• Descrição da tarefa
Copie sem alterações, do texto sobre a IA e o ecossistema de informação, a parte que começa nas palavras que contêm "Em dezembro de" e termina em "depois todos sabem.".

• Trecho citado
- - -
Em dezembro de 2022, o ChatGPT tinha apenas dois meses de vida e o deslumbramento com a IA ainda não dava muito espaço para preocupações a respeito do impacto sobre o ecossistema de informação, compreendendo não apenas imprensa, mas também plataformas de vídeo, redes sociais, serviços de mensagem e todas as formas possíveis de transmitir notícias e também de propagar desinformação.
Mas vários dos especialistas escalados anualmente pelo Nieman Lab (site da Fundação Nieman para o Jornalismo em Harvard) para compartilhar sua visão sobre o futuro da imprensa já estavam de olho nos riscos e oportunidades da IA − do uso para compensar a falta de recursos que assola o jornalismo local até as fake news.
O que veio depois todos sabem.
- - -
• Registros fornecidos
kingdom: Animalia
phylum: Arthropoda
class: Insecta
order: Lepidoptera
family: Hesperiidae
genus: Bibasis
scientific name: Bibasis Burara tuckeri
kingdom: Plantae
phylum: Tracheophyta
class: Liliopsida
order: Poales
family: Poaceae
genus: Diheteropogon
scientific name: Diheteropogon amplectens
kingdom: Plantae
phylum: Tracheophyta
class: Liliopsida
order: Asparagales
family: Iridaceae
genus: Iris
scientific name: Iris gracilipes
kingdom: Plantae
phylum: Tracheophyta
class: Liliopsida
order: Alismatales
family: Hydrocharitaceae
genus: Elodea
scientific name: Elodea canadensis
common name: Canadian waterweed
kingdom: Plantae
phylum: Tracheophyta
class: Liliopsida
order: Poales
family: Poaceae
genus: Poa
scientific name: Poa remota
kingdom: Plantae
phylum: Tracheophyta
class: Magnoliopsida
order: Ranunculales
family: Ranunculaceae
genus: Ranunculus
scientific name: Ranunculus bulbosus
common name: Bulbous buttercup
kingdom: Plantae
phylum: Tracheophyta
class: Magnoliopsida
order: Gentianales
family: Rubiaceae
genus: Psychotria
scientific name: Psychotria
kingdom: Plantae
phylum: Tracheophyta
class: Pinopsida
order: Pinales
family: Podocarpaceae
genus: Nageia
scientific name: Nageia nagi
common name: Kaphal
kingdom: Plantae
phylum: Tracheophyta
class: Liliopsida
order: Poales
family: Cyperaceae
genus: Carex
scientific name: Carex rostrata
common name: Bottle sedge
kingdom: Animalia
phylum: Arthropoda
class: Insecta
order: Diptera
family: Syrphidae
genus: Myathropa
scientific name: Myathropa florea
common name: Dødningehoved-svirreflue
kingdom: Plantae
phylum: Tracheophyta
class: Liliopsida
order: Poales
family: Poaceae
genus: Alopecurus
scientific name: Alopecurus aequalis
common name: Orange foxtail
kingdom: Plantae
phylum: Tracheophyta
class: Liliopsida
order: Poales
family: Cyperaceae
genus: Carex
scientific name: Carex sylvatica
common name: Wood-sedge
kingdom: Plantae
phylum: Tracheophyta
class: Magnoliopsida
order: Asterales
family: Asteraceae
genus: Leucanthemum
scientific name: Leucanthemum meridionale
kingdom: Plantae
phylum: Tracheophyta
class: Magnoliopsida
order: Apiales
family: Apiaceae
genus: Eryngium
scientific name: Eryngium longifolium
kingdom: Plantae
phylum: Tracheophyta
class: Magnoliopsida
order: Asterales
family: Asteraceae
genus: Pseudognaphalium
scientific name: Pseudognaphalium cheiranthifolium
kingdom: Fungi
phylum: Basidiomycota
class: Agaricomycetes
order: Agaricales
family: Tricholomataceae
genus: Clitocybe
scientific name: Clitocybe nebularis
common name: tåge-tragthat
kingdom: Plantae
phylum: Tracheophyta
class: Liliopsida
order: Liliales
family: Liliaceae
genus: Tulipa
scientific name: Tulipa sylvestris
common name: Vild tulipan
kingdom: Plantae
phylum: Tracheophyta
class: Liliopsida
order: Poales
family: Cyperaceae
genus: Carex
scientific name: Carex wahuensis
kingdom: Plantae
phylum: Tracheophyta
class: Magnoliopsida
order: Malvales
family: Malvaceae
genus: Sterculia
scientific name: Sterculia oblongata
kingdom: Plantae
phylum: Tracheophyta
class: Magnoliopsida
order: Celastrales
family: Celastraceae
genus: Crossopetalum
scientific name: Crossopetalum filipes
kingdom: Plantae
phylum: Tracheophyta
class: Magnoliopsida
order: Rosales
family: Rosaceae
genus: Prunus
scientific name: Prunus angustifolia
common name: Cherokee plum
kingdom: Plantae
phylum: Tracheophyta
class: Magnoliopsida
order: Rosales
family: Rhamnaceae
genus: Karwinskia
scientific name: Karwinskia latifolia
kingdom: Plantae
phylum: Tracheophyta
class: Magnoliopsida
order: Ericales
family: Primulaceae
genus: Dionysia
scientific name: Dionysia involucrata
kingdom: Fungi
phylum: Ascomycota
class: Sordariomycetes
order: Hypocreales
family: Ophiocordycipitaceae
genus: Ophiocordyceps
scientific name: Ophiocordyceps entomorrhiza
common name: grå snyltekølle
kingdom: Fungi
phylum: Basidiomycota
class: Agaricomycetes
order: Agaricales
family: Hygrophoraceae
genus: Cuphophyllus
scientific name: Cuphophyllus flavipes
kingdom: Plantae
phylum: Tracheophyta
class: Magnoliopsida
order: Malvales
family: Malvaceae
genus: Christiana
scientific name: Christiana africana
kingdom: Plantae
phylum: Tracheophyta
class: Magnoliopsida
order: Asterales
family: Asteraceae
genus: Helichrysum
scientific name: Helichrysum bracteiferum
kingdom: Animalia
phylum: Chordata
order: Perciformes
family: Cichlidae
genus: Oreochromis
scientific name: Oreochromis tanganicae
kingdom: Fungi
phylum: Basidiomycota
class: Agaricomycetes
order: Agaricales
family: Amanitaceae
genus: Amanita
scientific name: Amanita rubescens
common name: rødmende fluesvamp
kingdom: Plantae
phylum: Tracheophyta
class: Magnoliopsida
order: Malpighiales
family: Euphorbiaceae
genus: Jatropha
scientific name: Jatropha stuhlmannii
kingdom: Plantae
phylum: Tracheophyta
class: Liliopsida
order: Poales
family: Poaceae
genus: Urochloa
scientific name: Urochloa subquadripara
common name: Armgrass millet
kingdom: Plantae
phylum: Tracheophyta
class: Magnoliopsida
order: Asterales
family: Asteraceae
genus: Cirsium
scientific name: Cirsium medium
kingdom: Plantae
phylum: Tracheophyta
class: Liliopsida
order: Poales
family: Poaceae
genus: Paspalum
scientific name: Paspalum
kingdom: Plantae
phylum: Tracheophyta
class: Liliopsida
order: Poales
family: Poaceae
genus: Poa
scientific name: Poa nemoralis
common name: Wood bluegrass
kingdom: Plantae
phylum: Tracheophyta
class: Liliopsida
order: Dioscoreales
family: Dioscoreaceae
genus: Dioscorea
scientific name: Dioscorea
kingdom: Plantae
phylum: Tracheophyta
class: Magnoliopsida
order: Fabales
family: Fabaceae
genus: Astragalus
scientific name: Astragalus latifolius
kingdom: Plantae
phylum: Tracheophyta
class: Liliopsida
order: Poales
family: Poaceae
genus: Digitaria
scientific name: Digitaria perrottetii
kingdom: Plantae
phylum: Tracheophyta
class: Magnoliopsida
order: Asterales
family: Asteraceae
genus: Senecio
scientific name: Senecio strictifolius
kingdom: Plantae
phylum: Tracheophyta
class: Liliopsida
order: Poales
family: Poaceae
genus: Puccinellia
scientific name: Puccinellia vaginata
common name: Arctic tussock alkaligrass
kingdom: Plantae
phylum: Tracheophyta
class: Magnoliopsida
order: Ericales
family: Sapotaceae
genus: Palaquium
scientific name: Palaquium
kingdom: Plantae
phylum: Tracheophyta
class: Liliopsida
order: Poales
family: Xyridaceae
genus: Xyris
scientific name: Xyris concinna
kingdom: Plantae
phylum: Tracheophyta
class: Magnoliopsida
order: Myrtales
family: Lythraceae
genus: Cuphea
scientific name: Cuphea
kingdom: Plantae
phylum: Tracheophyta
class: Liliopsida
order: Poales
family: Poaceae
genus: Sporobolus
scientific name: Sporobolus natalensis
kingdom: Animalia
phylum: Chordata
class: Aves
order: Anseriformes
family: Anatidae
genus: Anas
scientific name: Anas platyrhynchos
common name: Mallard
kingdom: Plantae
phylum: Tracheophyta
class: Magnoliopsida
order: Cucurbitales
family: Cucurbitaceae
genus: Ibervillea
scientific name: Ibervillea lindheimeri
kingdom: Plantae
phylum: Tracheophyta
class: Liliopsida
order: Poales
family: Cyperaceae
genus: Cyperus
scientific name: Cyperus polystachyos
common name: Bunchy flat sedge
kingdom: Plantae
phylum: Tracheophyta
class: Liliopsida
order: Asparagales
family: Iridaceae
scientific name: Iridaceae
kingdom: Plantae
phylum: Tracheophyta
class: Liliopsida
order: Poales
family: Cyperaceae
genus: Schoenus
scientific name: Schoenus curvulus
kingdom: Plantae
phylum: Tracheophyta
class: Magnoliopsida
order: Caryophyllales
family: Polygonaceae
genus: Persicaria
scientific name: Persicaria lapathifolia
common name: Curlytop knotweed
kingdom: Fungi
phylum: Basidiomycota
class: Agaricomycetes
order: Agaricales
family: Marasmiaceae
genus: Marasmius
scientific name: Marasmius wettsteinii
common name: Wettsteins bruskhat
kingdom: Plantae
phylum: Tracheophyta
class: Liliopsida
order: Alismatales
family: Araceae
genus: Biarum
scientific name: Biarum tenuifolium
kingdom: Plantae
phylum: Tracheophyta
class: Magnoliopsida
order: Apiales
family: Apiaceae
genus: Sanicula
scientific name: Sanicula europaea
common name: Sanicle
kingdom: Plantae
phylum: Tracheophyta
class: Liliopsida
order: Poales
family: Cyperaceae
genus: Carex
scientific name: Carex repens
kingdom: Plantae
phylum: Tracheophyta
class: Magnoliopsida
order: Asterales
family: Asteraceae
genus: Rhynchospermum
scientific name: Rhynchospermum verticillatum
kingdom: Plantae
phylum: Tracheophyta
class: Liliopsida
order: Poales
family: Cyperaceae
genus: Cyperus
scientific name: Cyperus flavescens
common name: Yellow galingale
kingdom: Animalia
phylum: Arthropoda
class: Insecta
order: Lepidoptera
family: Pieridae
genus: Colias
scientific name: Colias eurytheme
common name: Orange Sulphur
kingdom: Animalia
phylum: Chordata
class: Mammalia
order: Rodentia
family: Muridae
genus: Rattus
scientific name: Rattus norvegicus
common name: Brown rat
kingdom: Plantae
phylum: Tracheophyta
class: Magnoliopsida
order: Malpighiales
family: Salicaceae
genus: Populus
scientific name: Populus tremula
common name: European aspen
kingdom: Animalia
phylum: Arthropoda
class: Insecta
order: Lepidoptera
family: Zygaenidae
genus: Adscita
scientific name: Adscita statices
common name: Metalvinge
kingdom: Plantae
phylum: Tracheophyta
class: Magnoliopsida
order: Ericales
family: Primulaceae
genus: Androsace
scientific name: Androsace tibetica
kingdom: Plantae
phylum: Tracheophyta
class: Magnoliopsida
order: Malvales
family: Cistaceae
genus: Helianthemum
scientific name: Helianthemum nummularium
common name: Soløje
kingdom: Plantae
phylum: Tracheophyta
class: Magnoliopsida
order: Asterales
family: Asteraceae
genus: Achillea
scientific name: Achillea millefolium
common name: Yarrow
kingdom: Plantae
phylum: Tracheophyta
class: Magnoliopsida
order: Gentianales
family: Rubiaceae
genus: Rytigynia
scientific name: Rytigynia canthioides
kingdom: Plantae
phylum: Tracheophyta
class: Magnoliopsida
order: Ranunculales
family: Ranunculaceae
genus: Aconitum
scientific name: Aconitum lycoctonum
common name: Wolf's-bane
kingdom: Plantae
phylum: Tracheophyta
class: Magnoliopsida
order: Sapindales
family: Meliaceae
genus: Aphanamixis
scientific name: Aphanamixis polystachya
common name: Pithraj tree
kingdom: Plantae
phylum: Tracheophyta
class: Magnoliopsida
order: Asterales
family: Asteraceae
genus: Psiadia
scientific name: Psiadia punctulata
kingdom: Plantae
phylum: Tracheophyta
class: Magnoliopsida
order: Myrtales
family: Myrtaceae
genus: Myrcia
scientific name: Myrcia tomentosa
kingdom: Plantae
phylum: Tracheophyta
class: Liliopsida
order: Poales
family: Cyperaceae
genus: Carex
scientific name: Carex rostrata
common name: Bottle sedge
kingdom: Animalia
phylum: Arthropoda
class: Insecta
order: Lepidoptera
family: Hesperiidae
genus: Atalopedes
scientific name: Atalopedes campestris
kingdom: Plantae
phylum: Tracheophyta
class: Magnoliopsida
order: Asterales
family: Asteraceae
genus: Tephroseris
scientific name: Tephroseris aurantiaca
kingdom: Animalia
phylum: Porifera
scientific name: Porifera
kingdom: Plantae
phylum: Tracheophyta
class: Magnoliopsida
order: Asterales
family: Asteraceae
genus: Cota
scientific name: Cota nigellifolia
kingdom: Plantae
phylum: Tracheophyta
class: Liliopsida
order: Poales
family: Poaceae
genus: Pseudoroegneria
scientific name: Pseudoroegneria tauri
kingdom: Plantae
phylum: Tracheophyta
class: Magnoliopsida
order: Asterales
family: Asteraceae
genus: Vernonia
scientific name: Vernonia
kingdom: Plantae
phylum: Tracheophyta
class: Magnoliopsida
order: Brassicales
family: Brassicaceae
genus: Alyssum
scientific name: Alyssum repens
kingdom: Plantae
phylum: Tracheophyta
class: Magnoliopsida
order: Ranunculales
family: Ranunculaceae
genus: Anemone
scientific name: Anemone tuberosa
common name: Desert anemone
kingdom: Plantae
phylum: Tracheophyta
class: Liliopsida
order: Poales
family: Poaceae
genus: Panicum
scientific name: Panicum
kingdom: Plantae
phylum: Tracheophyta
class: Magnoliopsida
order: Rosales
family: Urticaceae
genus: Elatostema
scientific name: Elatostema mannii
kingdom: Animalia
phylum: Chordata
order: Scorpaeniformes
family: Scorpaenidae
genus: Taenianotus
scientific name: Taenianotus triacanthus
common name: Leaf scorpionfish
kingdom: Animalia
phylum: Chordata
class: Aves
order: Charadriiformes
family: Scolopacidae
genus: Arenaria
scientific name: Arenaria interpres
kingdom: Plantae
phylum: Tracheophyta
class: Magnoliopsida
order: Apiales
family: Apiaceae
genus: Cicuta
- - -
• Solução da tarefa
Em dezembro de 2022, o ChatGPT tinha apenas dois meses de vida e o deslumbramento com a IA ainda não dava muito espaço para preocupações a respeito do impacto sobre o ecossistema de informação, compreendendo não apenas imprensa, mas também plataformas de vídeo, redes sociais, serviços de mensagem e todas as formas possíveis de transmitir notícias e também de propagar desinformação.
Mas vários dos especialistas escalados anualmente pelo Nieman Lab (site da Fundação Nieman para o Jornalismo em Harvard) para compartilhar sua visão sobre o futuro da imprensa já estavam de olho nos riscos e oportunidades da IA − do uso para compensar a falta de recursos que assola o jornalismo local até as fake news.
O que veio depois todos sabem.